[Records from a data collection]
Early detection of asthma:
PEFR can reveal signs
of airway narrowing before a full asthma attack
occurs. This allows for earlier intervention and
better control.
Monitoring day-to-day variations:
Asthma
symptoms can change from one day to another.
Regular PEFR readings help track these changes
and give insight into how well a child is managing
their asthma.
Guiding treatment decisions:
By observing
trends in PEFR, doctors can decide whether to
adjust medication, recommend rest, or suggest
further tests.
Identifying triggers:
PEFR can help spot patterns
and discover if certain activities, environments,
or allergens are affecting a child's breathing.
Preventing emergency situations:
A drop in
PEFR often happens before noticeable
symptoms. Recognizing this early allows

= THE PROBLEM =
What must be returned is the line with "Regular PEFR readings" plus every line after it to the end of the entries, exactly as they appear.

= ANSWER BOX =
Regular PEFR readings help track these changes
and give insight into how well a child is managing
their asthma.
Guiding treatment decisions:
By observing
trends in PEFR, doctors can decide whether to
adjust medication, recommend rest, or suggest
further tests.
Identifying triggers:
PEFR can help spot patterns
and discover if certain activities, environments,
or allergens are affecting a child's breathing.
Preventing emergency situations:
A drop in
PEFR often happens before noticeable
symptoms. Recognizing this early allows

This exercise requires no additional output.